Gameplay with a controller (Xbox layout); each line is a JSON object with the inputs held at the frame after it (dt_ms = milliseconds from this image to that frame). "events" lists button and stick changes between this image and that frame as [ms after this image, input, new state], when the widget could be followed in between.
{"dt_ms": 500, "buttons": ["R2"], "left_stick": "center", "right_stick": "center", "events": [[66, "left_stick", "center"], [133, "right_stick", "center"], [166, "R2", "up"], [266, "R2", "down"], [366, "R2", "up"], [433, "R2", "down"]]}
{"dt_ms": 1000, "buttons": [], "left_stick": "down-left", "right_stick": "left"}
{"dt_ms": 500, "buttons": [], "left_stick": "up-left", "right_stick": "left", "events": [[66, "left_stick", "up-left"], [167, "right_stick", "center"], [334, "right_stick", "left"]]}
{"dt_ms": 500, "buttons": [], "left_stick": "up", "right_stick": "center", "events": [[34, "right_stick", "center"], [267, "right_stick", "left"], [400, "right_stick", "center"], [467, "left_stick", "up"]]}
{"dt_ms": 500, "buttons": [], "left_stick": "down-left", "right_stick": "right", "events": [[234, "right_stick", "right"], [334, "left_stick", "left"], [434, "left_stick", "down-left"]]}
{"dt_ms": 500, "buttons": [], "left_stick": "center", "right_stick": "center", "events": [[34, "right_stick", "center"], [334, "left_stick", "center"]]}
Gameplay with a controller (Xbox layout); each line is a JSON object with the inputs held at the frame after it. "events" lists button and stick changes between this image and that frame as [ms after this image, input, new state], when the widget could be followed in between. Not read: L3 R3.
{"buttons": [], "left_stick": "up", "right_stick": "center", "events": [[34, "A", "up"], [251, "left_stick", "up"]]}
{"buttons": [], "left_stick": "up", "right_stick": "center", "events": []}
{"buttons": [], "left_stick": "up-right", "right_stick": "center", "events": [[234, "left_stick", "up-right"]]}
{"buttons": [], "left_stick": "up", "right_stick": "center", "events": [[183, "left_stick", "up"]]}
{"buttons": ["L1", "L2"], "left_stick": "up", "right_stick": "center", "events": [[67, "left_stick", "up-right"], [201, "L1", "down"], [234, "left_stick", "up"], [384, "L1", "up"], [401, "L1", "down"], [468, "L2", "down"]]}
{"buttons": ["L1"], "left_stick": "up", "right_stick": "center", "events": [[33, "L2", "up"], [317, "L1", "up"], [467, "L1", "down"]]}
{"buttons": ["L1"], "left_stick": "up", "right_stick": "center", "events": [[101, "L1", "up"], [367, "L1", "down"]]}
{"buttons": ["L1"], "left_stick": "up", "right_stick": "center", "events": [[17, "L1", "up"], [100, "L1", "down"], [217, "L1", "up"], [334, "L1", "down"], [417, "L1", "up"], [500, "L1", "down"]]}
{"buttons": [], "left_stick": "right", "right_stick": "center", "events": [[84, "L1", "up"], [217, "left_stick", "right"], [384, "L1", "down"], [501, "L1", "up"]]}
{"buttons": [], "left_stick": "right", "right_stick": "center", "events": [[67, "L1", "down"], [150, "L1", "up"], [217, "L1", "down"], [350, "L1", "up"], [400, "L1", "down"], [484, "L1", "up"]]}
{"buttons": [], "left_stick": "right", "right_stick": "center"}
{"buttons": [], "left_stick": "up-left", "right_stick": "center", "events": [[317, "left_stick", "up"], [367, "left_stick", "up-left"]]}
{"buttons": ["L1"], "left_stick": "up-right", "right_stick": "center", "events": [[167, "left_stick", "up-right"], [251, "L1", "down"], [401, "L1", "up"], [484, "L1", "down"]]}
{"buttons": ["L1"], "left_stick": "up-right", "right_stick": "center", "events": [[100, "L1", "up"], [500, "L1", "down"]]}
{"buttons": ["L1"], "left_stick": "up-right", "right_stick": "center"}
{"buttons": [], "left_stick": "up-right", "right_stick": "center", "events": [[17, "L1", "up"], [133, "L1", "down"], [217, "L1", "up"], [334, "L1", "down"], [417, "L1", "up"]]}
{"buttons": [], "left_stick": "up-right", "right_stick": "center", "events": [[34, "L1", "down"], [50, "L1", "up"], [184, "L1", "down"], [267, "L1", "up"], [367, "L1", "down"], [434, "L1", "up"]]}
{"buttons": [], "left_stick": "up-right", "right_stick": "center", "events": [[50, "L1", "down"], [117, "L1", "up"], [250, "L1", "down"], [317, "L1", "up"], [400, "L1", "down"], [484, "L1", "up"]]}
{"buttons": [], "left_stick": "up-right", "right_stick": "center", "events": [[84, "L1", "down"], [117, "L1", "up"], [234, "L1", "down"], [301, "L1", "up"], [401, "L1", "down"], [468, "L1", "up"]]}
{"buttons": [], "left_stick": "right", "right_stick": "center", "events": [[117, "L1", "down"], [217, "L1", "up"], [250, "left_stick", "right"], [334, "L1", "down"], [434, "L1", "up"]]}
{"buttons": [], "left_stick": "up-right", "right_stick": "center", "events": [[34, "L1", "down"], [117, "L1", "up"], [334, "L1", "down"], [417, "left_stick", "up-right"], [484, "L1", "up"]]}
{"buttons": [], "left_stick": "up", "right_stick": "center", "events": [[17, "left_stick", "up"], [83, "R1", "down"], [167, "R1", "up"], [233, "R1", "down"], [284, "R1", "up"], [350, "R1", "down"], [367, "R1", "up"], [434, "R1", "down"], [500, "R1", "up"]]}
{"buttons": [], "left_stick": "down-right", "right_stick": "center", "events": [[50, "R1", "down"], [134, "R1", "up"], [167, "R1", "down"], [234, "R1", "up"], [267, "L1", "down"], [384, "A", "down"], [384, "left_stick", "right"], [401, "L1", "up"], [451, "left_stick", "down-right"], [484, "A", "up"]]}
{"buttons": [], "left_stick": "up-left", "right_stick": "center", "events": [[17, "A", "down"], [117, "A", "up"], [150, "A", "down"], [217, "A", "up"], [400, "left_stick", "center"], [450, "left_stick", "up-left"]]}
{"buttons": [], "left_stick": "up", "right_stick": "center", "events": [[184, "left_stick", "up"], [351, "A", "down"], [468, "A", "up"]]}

--*--

Return an exact copy of the listing above, complete in every line.

Gameplay with a controller (Xbox layout); each line is a JSON object with the inputs held at the frame after it (dt_ms = milliseconds from this image to that frame). "events" lists button and stick changes between this image and that frame as [ms after this image, input, new state], when the widget could be followed in between.
{"dt_ms": 500, "buttons": ["R2"], "left_stick": "center", "right_stick": "center", "events": [[66, "left_stick", "center"], [133, "right_stick", "center"], [166, "R2", "up"], [266, "R2", "down"], [366, "R2", "up"], [433, "R2", "down"]]}
{"dt_ms": 1000, "buttons": [], "left_stick": "down-left", "right_stick": "left"}
{"dt_ms": 500, "buttons": [], "left_stick": "up-left", "right_stick": "left", "events": [[66, "left_stick", "up-left"], [167, "right_stick", "center"], [334, "right_stick", "left"]]}
{"dt_ms": 500, "buttons": [], "left_stick": "up", "right_stick": "center", "events": [[34, "right_stick", "center"], [267, "right_stick", "left"], [400, "right_stick", "center"], [467, "left_stick", "up"]]}
{"dt_ms": 500, "buttons": [], "left_stick": "down-left", "right_stick": "right", "events": [[234, "right_stick", "right"], [334, "left_stick", "left"], [434, "left_stick", "down-left"]]}
{"dt_ms": 500, "buttons": [], "left_stick": "center", "right_stick": "center", "events": [[34, "right_stick", "center"], [334, "left_stick", "center"]]}
Gameplay with a controller (Xbox layout); each line is a JSON object with the inputs held at the frame after it. "events" lists button and stick changes between this image and that frame as [ms after this image, input, new state], when the widget could be followed in between. Not read: L3 R3.
{"buttons": [], "left_stick": "up", "right_stick": "center", "events": [[34, "A", "up"], [251, "left_stick", "up"]]}
{"buttons": [], "left_stick": "up", "right_stick": "center", "events": []}
{"buttons": [], "left_stick": "up-right", "right_stick": "center", "events": [[234, "left_stick", "up-right"]]}
{"buttons": [], "left_stick": "up", "right_stick": "center", "events": [[183, "left_stick", "up"]]}
{"buttons": ["L1", "L2"], "left_stick": "up", "right_stick": "center", "events": [[67, "left_stick", "up-right"], [201, "L1", "down"], [234, "left_stick", "up"], [384, "L1", "up"], [401, "L1", "down"], [468, "L2", "down"]]}
{"buttons": ["L1"], "left_stick": "up", "right_stick": "center", "events": [[33, "L2", "up"], [317, "L1", "up"], [467, "L1", "down"]]}
{"buttons": ["L1"], "left_stick": "up", "right_stick": "center", "events": [[101, "L1", "up"], [367, "L1", "down"]]}
{"buttons": ["L1"], "left_stick": "up", "right_stick": "center", "events": [[17, "L1", "up"], [100, "L1", "down"], [217, "L1", "up"], [334, "L1", "down"], [417, "L1", "up"], [500, "L1", "down"]]}
{"buttons": [], "left_stick": "right", "right_stick": "center", "events": [[84, "L1", "up"], [217, "left_stick", "right"], [384, "L1", "down"], [501, "L1", "up"]]}
{"buttons": [], "left_stick": "right", "right_stick": "center", "events": [[67, "L1", "down"], [150, "L1", "up"], [217, "L1", "down"], [350, "L1", "up"], [400, "L1", "down"], [484, "L1", "up"]]}
{"buttons": [], "left_stick": "right", "right_stick": "center"}
{"buttons": [], "left_stick": "up-left", "right_stick": "center", "events": [[317, "left_stick", "up"], [367, "left_stick", "up-left"]]}
{"buttons": ["L1"], "left_stick": "up-right", "right_stick": "center", "events": [[167, "left_stick", "up-right"], [251, "L1", "down"], [401, "L1", "up"], [484, "L1", "down"]]}
{"buttons": ["L1"], "left_stick": "up-right", "right_stick": "center", "events": [[100, "L1", "up"], [500, "L1", "down"]]}
{"buttons": ["L1"], "left_stick": "up-right", "right_stick": "center"}
{"buttons": [], "left_stick": "up-right", "right_stick": "center", "events": [[17, "L1", "up"], [133, "L1", "down"], [217, "L1", "up"], [334, "L1", "down"], [417, "L1", "up"]]}
{"buttons": [], "left_stick": "up-right", "right_stick": "center", "events": [[34, "L1", "down"], [50, "L1", "up"], [184, "L1", "down"], [267, "L1", "up"], [367, "L1", "down"], [434, "L1", "up"]]}
{"buttons": [], "left_stick": "up-right", "right_stick": "center", "events": [[50, "L1", "down"], [117, "L1", "up"], [250, "L1", "down"], [317, "L1", "up"], [400, "L1", "down"], [484, "L1", "up"]]}
{"buttons": [], "left_stick": "up-right", "right_stick": "center", "events": [[84, "L1", "down"], [117, "L1", "up"], [234, "L1", "down"], [301, "L1", "up"], [401, "L1", "down"], [468, "L1", "up"]]}
{"buttons": [], "left_stick": "right", "right_stick": "center", "events": [[117, "L1", "down"], [217, "L1", "up"], [250, "left_stick", "right"], [334, "L1", "down"], [434, "L1", "up"]]}
{"buttons": [], "left_stick": "up-right", "right_stick": "center", "events": [[34, "L1", "down"], [117, "L1", "up"], [334, "L1", "down"], [417, "left_stick", "up-right"], [484, "L1", "up"]]}
{"buttons": [], "left_stick": "up", "right_stick": "center", "events": [[17, "left_stick", "up"], [83, "R1", "down"], [167, "R1", "up"], [233, "R1", "down"], [284, "R1", "up"], [350, "R1", "down"], [367, "R1", "up"], [434, "R1", "down"], [500, "R1", "up"]]}
{"buttons": [], "left_stick": "down-right", "right_stick": "center", "events": [[50, "R1", "down"], [134, "R1", "up"], [167, "R1", "down"], [234, "R1", "up"], [267, "L1", "down"], [384, "A", "down"], [384, "left_stick", "right"], [401, "L1", "up"], [451, "left_stick", "down-right"], [484, "A", "up"]]}
{"buttons": [], "left_stick": "up-left", "right_stick": "center", "events": [[17, "A", "down"], [117, "A", "up"], [150, "A", "down"], [217, "A", "up"], [400, "left_stick", "center"], [450, "left_stick", "up-left"]]}
{"buttons": [], "left_stick": "up", "right_stick": "center", "events": [[184, "left_stick", "up"], [351, "A", "down"], [468, "A", "up"]]}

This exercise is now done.